7 of 236 comments (clear)

  1. This clockless thing must be caching on fast.. by k98sven · · Score: 4, Redundant

    .. otherwise people would've noticed this has been
    posted before (sept 15)

  2. Never take off... by Octal · · Score: 4, Funny

    Clockless chips will never take off. How are people supposed to draw incorrect conclusions about which chip is the fastest when there's no MHz/GHz rating?

  3. My Clockless Experiences by SanLouBlues · · Score: 4, Funny

    I took the clock out of my computer with an xacto knife. I immediately noticed an infinite difference in the speed at which it ran.

    I also have an asynchronous clock ever since the spring in my wristwatch snapped.

  4. clockless by NeoTomba · · Score: 4, Funny

    Clockless chips would result, perhaps, in the most interesting (funny?) marketing.

    Intel would develop a standard way of indicating performance. Based on something their particular chips are good at. We'll say they release the Pentium Clockless 1000, Pentium Clockless 2000 and Pentium Clockless 3000.

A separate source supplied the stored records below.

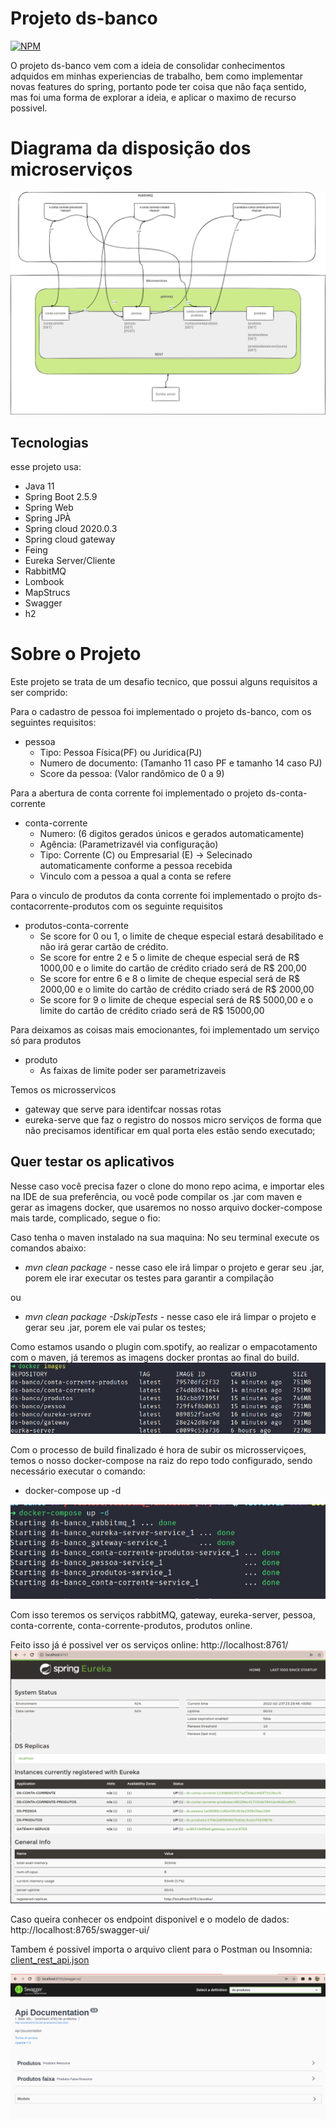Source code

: # Projeto ds-banco
[![NPM](https://img.shields.io/npm/l/react)](https://github.com/isacfarias/ds-banco/blob/main/LICENSE)

O projeto ds-banco vem com a ideia de consolidar conhecimentos adquidos em minhas experiencias de trabalho, bem como implementar novas features do spring,
portanto pode ter coisa que não faça sentido, mas foi uma forma de explorar a ideia, e aplicar o maximo de recurso possivel.

# Diagrama da disposição dos microserviços
![Modelo](https://github.com/isacfarias/ds-banco/blob/main/assets/ds-banco-diagrama.png)

## Tecnologias

esse projeto usa:
- Java 11
- Spring Boot 2.5.9
- Spring Web
- Spring JPÀ
- Spring cloud 2020.0.3
- Spring cloud gateway
- Feing
- Eureka Server/Cliente
- RabbitMQ
- Lombook
- MapStrucs
- Swagger
- h2

# Sobre o Projeto

Este projeto se trata de um desafio tecnico, que possui alguns requisitos a ser comprido:

Para o cadastro de pessoa foi implementado o projeto ds-banco, com os seguintes requisitos:
- pessoa
    - Tipo: Pessoa Física(PF) ou Juridica(PJ)
    - Numero de documento: (Tamanho 11 caso PF e tamanho 14 caso PJ)
    - Score da pessoa: (Valor randômico de 0 a 9)

Para a abertura de conta corrente foi implementado o projeto ds-conta-corrente
- conta-corrente
    - Numero: (6 digitos gerados únicos e gerados automaticamente)
    - Agência: (Parametrizavél via configuração)
    - Tipo: Corrente (C) ou Empresarial (E) -> Selecinado automaticamente conforme a pessoa recebida
    - Vinculo com a pessoa a qual a conta se refere
    
Para o vinculo de produtos da conta corrente foi implementado o projto ds-contacorrente-produtos com os seguinte requisitos
- produtos-conta-corrente    
    - Se score for 0 ou 1, o limite de cheque especial estará desabilitado e não irá gerar cartão de crédito.
    - Se score for entre 2 e 5 o limite de cheque especial será de R$ 1000,00 e o limite do cartão de crédito criado será de R$ 200,00
    - Se score for entre 6 e 8 o limite de cheque especial será de R$ 2000,00 e o limite do cartão de crédito criado será de R$ 2000,00
    - Se score for 9 o limite de cheque especial será de R$ 5000,00 e o limite do cartão de crédito criado será de R$ 15000,00
    
    
Para deixamos as coisas mais emocionantes, foi implementado um serviço só para produtos
- produto
    - As faixas de limite poder ser parametrizaveis
   
Temos os microsservicos 
- gateway que serve para identifcar nossas rotas
- eureka-serve que faz o registro do nossos micro serviços de forma que não precisamos identificar em qual porta eles estão sendo executado;


## Quer testar os aplicativos

Nesse caso você precisa fazer o clone do mono repo acima, e importar eles na IDE de sua preferência, ou você pode compilar os .jar com maven e gerar as imagens docker, que usaremos no nosso arquivo docker-compose mais tarde, complicado, segue o fio:

Caso tenha o maven instalado na sua maquina:
No seu terminal execute os comandos abaixo:

 - *mvn clean package* - nesse caso ele irá limpar o projeto e gerar seu .jar, porem ele irar executar os testes para garantir a compilação
 
 ou

 - *mvn clean package -DskipTests* - nesse caso ele irá limpar o projeto e gerar seu .jar, porem ele vai pular os testes;

 Como estamos usando o plugin com.spotify, ao realizar o empacotamento com o maven, já teremos as imagens docker prontas ao final do build.
 ![docker-images](https://github.com/isacfarias/ds-banco/blob/main/assets/docker-images.png)

 Com o processo de build finalizado é hora de subir os microsserviçoes, temos o nosso docker-compose na raiz do repo todo configurado, sendo necessário executar o comando:
 - docker-compose up -d

 ![docker-compose](https://github.com/isacfarias/ds-banco/blob/main/assets/docker-compose.png)

Com isso teremos os serviços rabbitMQ, gateway, eureka-server, pessoa, conta-corrente, conta-corrente-produtos, produtos online.

Feito isso já é possivel ver os serviços online: http://localhost:8761/
![eureka-server](https://github.com/isacfarias/ds-banco/blob/main/assets/eureka-server.png)


Caso queira conhecer os endpoint disponivel e o modelo de dados: http://localhost:8765/swagger-ui/

Tambem é possivel importa o arquivo client para o Postman ou Insomnia: [client_rest_api.json](https://github.com/isacfarias/ds-banco/blob/main/cliente_rest_api.json)

![doc](https://github.com/isacfarias/ds-banco/blob/main/assets/swagger.png)
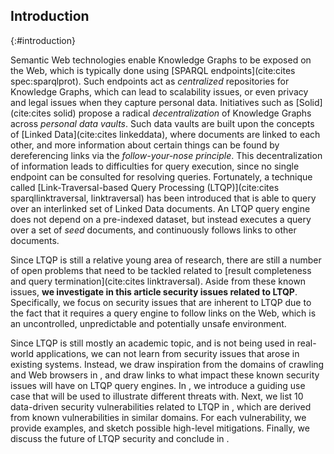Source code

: ## Introduction
{:#introduction}

Semantic Web technologies enable Knowledge Graphs to be exposed on the Web,
which is typically done using [SPARQL endpoints](cite:cites spec:sparqlprot).
Such endpoints act as *centralized* repositories for Knowledge Graphs,
which can lead to scalability issues, or even privacy and legal issues when they capture personal data.
Initiatives such as [Solid](cite:cites solid) propose a radical *decentralization* of Knowledge Graphs across *personal data vaults*.
Such data vaults are built upon the concepts of [Linked Data](cite:cites linkeddata),
where documents are linked to each other, and more information about certain things can be found by dereferencing links via the *follow-your-nose principle*.
This decentralization of information leads to difficulties for query execution,
since no single endpoint can be consulted for resolving queries.
Fortunately, a technique called [Link-Traversal-based Query Processing (LTQP)](cite:cites sparqllinktraversal, linktraversal)
has been introduced that is able to query over an interlinked set of Linked Data documents.
An LTQP query engine does not depend on a pre-indexed dataset,
but instead executes a query over a set of *seed* documents,
and continuously follows links to other documents.

Since LTQP is still a relative young area of research,
there are still a number of open problems that need to be tackled
related to [result completeness and query termination](cite:cites linktraversal).
Aside from these known issues, **we investigate in this article security issues related to LTQP**.
Specifically, we focus on security issues that are inherent to LTQP due to the fact that it requires a query engine to follow links on the Web,
which is an uncontrolled, unpredictable and potentially unsafe environment.

Since LTQP is still mostly an academic topic, and is not being used in real-world applications,
we can not learn from security issues that arose in existing systems.
Instead, we draw inspiration from the domains of crawling and Web browsers in [](#related-work),
and draw links to what impact these known security issues will have on LTQP query engines.
In [](#use-case), we introduce a guiding use case that will be used to illustrate different threats with.
Next, we list 10 data-driven security vulnerabilities related to LTQP in [](#threats),
which are derived from known vulnerabilities in similar domains.
For each vulnerability, we provide examples, and sketch possible high-level mitigations.
Finally, we discuss the future of LTQP security and conclude in [](#conclusions).
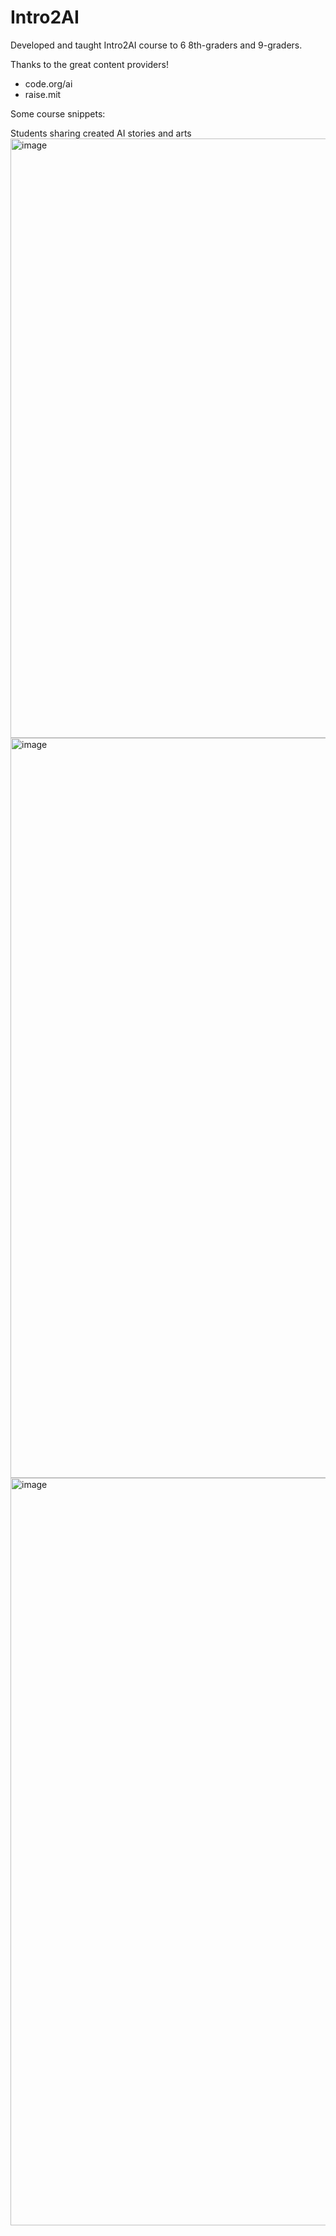 # Intro2AI

Developed and taught Intro2AI course to 6 8th-graders and 9-graders.






Thanks to the great content providers!
- code.org/ai
- raise.mit


Some course snippets:

Students sharing created AI stories and arts
<img width="959" alt="image" src="https://github.com/user-attachments/assets/c4ed8399-a7ba-4e20-891b-d2913a0a2595">
<img width="1184" alt="image" src="https://github.com/user-attachments/assets/9ed889cf-3dbe-4a17-a556-b7d08556e91c">
<img width="1196" alt="image" src="https://github.com/user-attachments/assets/3ca79ee4-d0eb-42a2-92cd-969e0ad64fc6">
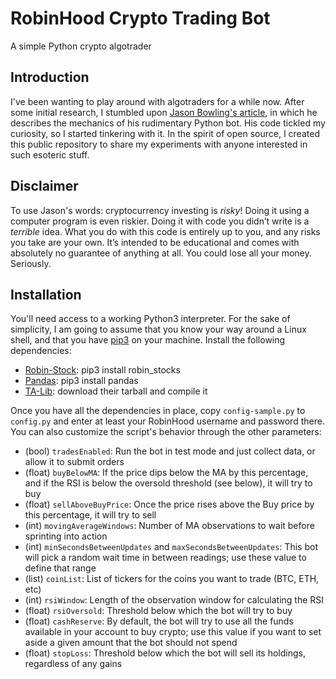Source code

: # RobinHood Crypto Trading Bot
A simple Python crypto algotrader 

## Introduction
I've been wanting to play around with algotraders for a while now. After some initial research, I stumbled upon [Jason Bowling's article](https://medium.com/swlh/a-full-crypto-trading-bot-in-python-aafba122bc4e), in which he describes the mechanics of his rudimentary Python bot. His code tickled my curiosity, so I started tinkering with it. In the spirit of open source, I created this public repository to share my experiments with anyone interested in such esoteric stuff.

## Disclaimer
To use Jason's words: cryptocurrency investing is *risky*! Doing it using a computer program is even riskier. Doing it with code you didn’t write is a _terrible_ idea. What you do with this code is entirely up to you, and any risks you take are your own. It’s intended to be educational and comes with absolutely no guarantee of anything at all. You could lose all your money. Seriously.

## Installation
You'll need access to a working Python3 interpreter. For the sake of simplicity, I am going to assume that you know your way around a Linux shell, and that you have [pip3](https://linuxize.com/post/how-to-install-pip-on-ubuntu-18.04/#installing-pip-for-python-3) on your machine. Install the following dependencies:
* [Robin-Stock](http://www.robin-stocks.com/en/latest/quickstart.html): pip3 install robin_stocks
* [Pandas](https://pandas.pydata.org/pandas-docs/stable/index.html): pip3 install pandas
* [TA-Lib](https://www.ta-lib.org/): download their tarball and compile it

Once you have all the dependencies in place, copy `config-sample.py` to `config.py` and enter at least your RobinHood username and password there. You can also customize the script's behavior through the other parameters:
* (bool) `tradesEnabled`:  Run the bot in test mode and just collect data, or allow it to submit orders
* (float) `buyBelowMA`: If the price dips below the MA by this percentage, and if the RSI is below the oversold threshold (see below), it will try to buy
* (float) `sellAboveBuyPrice`: Once the price rises above the Buy price by this percentage, it will try to sell
* (int) `movingAverageWindows`: Number of MA observations to wait before sprinting into action
* (int) `minSecondsBetweenUpdates` and `maxSecondsBetweenUpdates`: This bot will pick a random wait time in between readings; use these value to define that range
* (list) `coinList`: List of tickers for the coins you want to trade (BTC, ETH, etc)
* (int) `rsiWindow`: Length of the observation window for calculating the RSI
* (float) `rsiOversold`: Threshold below which the bot will try to buy
* (float) `cashReserve`: By default, the bot will try to use all the funds available in your account to buy crypto; use this value if you want to set aside a given amount that the bot should not spend
* (float) `stopLoss`: Threshold below which the bot will sell its holdings, regardless of any gains
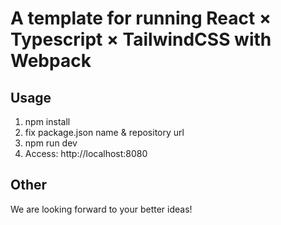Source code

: # A template for running React × Typescript × TailwindCSS with Webpack

## Usage

1. npm install
2. fix package.json name & repository url
3. npm run dev
4. Access: http://localhost:8080

## Other
We are looking forward to your better ideas!
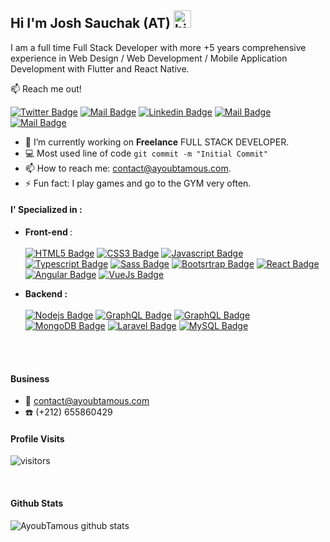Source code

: ## Hi I'm Josh Sauchak (AT) <img src="https://user-images.githubusercontent.com/1303154/88677602-1635ba80-d120-11ea-84d8-d263ba5fc3c0.gif" width="28px" alt="hi">

I am a full time Full Stack Developer with more +5 years comprehensive experience in Web Design / Web Development / Mobile Application Development with Flutter and React Native.

:mailbox: Reach me out!

[![Twitter Badge](https://img.shields.io/badge/-@AyoubTamous-1ca0f1?style=flat&labelColor=1ca0f1&logo=twitter&logoColor=white&link=https://twitter.com/AyoubTamous)](https://twitter.com/AyoubTamous) [![Mail Badge](https://img.shields.io/badge/-Codev-e74c3c?style=flat&labelColor=e74c3c&logo=youtube&logoColor=white)](https://youtube.com/codev) [![Linkedin Badge](https://img.shields.io/badge/-Ayoub_Tamous-0e76a8?style=flat&labelColor=0e76a8&logo=linkedin&logoColor=white)](https://www.linkedin.com/in/ayoub-tamous-879aab153/) [![Mail Badge](https://img.shields.io/badge/-@ayoubtamouss.js-e84393?style=flat&labelColor=e84393&logo=instagram&logoColor=white)](https://www.instagram.com/ayoubtamouss.js/) [![Mail Badge](https://img.shields.io/badge/-AyoubTamous-c0392b?style=flat&labelColor=c0392b&logo=gmail&logoColor=white)](mailto:contact@ayoubtamous.com)

<!-- TODO: Add last video link -->

- 🔭 I’m currently working on **Freelance** FULL STACK DEVELOPER.
- :computer: Most used line of code `git commit -m "Initial Commit"`
- 📫 How to reach me: contact@ayoubtamous.com.
- ⚡ Fun fact: I play games and go to the GYM very often.

#### I' Specialized in :

<!-- TODO: Make technologies links takes you to repositories -->

- <b> Front-end </b> : <br/> </br> 
    [![HTML5 Badge](https://img.shields.io/badge/-HTML5-e34c26?style=for-the-badge&labelColor=black&logo=html5&logoColor=e34c26)](#) [![CSS3 Badge](https://img.shields.io/badge/-CSS3-2965f1?style=for-the-badge&labelColor=black&logo=css3&logoColor=264de4)](#) [![Javascript Badge](https://img.shields.io/badge/-Javascript-F0DB4F?style=for-the-badge&labelColor=black&logo=javascript&logoColor=F0DB4F)](#) [![Typescript Badge](https://img.shields.io/badge/-Typescript-007acc?style=for-the-badge&labelColor=black&logo=typescript&logoColor=007acc)](#)  [![Sass Badge](https://img.shields.io/badge/-SASS-CD6799?style=for-the-badge&labelColor=black&logo=sass&logoColor=CD6799)](#) [![Bootsrtrap Badge](https://img.shields.io/badge/-Bootstrap-553c7b?style=for-the-badge&labelColor=black&logo=bootstrap&logoColor=553c7b)](#) [![React Badge](https://img.shields.io/badge/-React-61DBFB?style=for-the-badge&labelColor=black&logo=react&logoColor=61DBFB)](#) [![Angular Badge](https://img.shields.io/badge/-Angular-red?style=for-the-badge&labelColor=black&logo=angular&logoColor=red)](#)  [![VueJs Badge](https://img.shields.io/badge/-Vuejs-41B883?style=for-the-badge&labelColor=black&logo=Vue.js&logoColor=41B883)](#)

- <b>Backend :</b> <br/> </br> 
   [![Nodejs Badge](https://img.shields.io/badge/-Nodejs-3C873A?style=for-the-badge&labelColor=black&logo=node.js&logoColor=3C873A)](#) [![GraphQL Badge](https://img.shields.io/badge/-GraphQl-e535ab?style=for-the-badge&labelColor=black&logo=node.js&logoColor=e535ab)](#) [![GraphQL Badge](https://img.shields.io/badge/-Firebase-FFA611?style=for-the-badge&labelColor=black&logo=firebase&logoColor=FFA611b)](#) [![MongoDB Badge](https://img.shields.io/badge/-Mongodb-4DB33D?style=for-the-badge&labelColor=black&logo=mongodb&logoColor=4DB33D)](#) [![Laravel Badge](https://img.shields.io/badge/-Laravel-F05340?style=for-the-badge&labelColor=black&logo=laravel&logoColor=F05340)](#) [![MySQL Badge](https://img.shields.io/badge/-Mysql-00758F?style=for-the-badge&labelColor=black&logo=mysql&logoColor=00758F)](#)




<br />
<br />

#### Business
- :email: contact@ayoubtamous.com
- :phone: (+212) 655860429

#### Profile Visits 

![visitors](https://visitor-badge.glitch.me/badge?page_id=ayoubtamous)

<br >

#### Github Stats

![AyoubTamous github stats](https://github-readme-stats.vercel.app/api?username=ayoubtamous&count_private=true&theme=tokyonight&hide=contribs,prs)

    AMD would, if trends indicate anything, market them using performance ratings. Instead of deciding performance based on the intel standard, they would have new names to indicate that their processors, in some situations, are faster than their Intel counterparts. They'd probably be called the AMD Athlon Clockless XP 1100+, and so on.

    In response, Intel would start releasing worse processors, but with higher numbers. Pentium Clockless II 5000 would be their flagship.

    AMD would continue making their processors in the traditional manner, but would adopt a new naming mechanism. AMD Ahtlon Clockless Performance XP Super Fantastic 6000, maybe.

    Repeat ad nauseum.

    -NeoTomba

  5. The main problem. by aspillai · · Score: 5, Interesting

    The main problem with async. design is the asycnchronous part of it. In a typical computer, you have tons of parts that you use interchangably. These parts have operate at different speeds. How would two devices working at different speeds operate smoothly. Generally, this is very hard. But the thing is they can: But the devices themselves need to agree on a few things. But async. design is higly complicated because in a clockless environment you have to pretty much garauntee something like "I'll do this within 2 equivalent clock cycle." or have other types of signalling negotiation. You can't clock on a "clock" to do stuff. You have to clock on a "async" signal.

    This is the problem in the large. When you go down to the chip level, there are tons of nightmares. There can be feedback loops causing race conditions that only occur at certain times. There are load problems that might increase complexity so much more than equivalent problems in a clocked design. Clocked design makes things a lot simpler and still designing a chip is extremely diffucult.

    But the future I don't think is in clockless design, but "careful clock" design. For example, there are chips which are smart enough to disable sending the clock to certain part of a chip when it knows those parts will never be used. That saves a lot of power. There are chips which aim to spread the clock around carefully thus increasing the speed. And remember, almost 50% of the power in a chip is lost due to the wiring!

    me.

  6. Re:Old idea by Yobgod+Ababua · · Score: 4, Redundant

    It's not even that they "aren't good enough", it's more a matter of inertia.

    Currently all the training, design tools, verification tools, etc, are geared towards solving the particular problems that come up through synchronous design. Asynchronous design avoids some of those problems completely, but has others of it's own.

    Major companies are unwilling to trade a known set of problems for an unknown set.

    When some of the small start-ups that are currently pursuing asynchronous chips release product and show that those problems can be practically and regularly solved then the world will sit up and take notice, but until then we're just another 'technological curiosity'.